In fact, that is exactly the Iris immigrants would do. Employers knew this. Employers also knew a good thing when they saw it. If they could hire two dozen Irish immigrants for semi-skilled work for less pay than the non-Irish, they’d fire two dozen semi-skilled non-Irish workers and hire the Irish. As a result, job competition led a lot of working class non-Irish Americans to resent the influx of Irish immigrants.
Remember also that this was an era before unemployment compensation, food stamps, insurance or pensions. There were no safety nets. So if you did not have a job, you faced starvation. The stakes were high. Many would be willing to turn to violence against those who threatened job opportunities.
But there is more. The Irish were also Catholic. Many Protestants at this time (who dominated the nation, numerically and culturally) thought of the U.S. as a Christian nation. But in their minds a Christian nation meant a Protestant nation. Catholicism was seen as anti-democratic and a barrier to progress. Many Protestants believed if a conflict arose between the pope and the Constitution, Catholics would blindly follow the pope. (Protestants never thought to ask what they themselves would do if a conflict ever arose between the Bible and the Constitution. Would they “blindly” follow the Bible?)
For their part, Irish immigrants were desperate to escape poverty in Ireland. Like your ancestors (if you are an American but are not completely Native American or African American) they came to the United States for opportunity. They were willing to take lower wages because that economic opportunity was better than what they had in Ireland. And most Irish were loyal Catholics. This meant they felt deeply the Protestant charge that they did not fit into America, despite its rhetoric of freedom. They held to the Catholic teaching that the Bible could only be properly interpreted by church authorities. Many were not happy to send their children to a school where the teachers would, in essence, teach a Protestant view of Christianity.
Neither the working-class non-Irish nor the Irish immigrants felt like those in power were really listening to their concerns.

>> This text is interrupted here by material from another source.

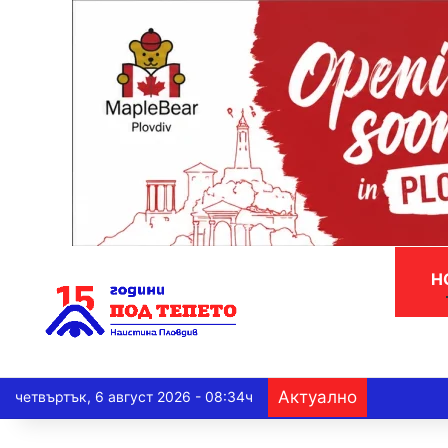
Н
Актуално
четвъртък, 6 август 2026 - 08:34ч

Working class non-Irish felt threatened by immigrant Irish, who felt threatened by working-class non-Irish. All believed their rights were threatened.
For just a glimpse of the passion and sense that immigration was a threat, check out this broadside from Protestant Philadelphians right before the riot broke out:
“The Americna Republicans of the city and county of Philadelphia, who are determined to support the NATIVE AMERICANS in the Constitutional Rights of peaceably assembling to express their opinions on any question of Public Policy and to Sustain them against the assaults of Aliens and Foreigners are requested to assemble on THIS AFTERNOON, May 6th, 1844, at 4 o’clock, at the corner of Master and Second streets, Kensington, and to take the necessary steps to prevent a repetition of it. Natives, be punctual and resolved to sustain your rights as Americans, firmly but moderately.”
Is it possible to riot “firmly but moderately?” Probably not.
So, you put all this together — cultural prejudices, intense job competition, perceived threats to American democracy, conflicts over the role of religion in the schools — and you have mixed together dry wood, oxygen and gasoline. That’s the backstory.
All it needed was a match. That was the school board decision.
This history can help us as we think about the riots of the past year. It is easy to focus in on the specific event — a police shooting — and think that this one incident is what caused the disturbances.
No. There have been hundreds of police shootings every year for years and they do not produce riots. An event like a police shooting is simply the match. The backstory is the wood, oxygen and gasoline piled up together.
The question for us, then, is this: how well do we understand the backstory of the recent riots?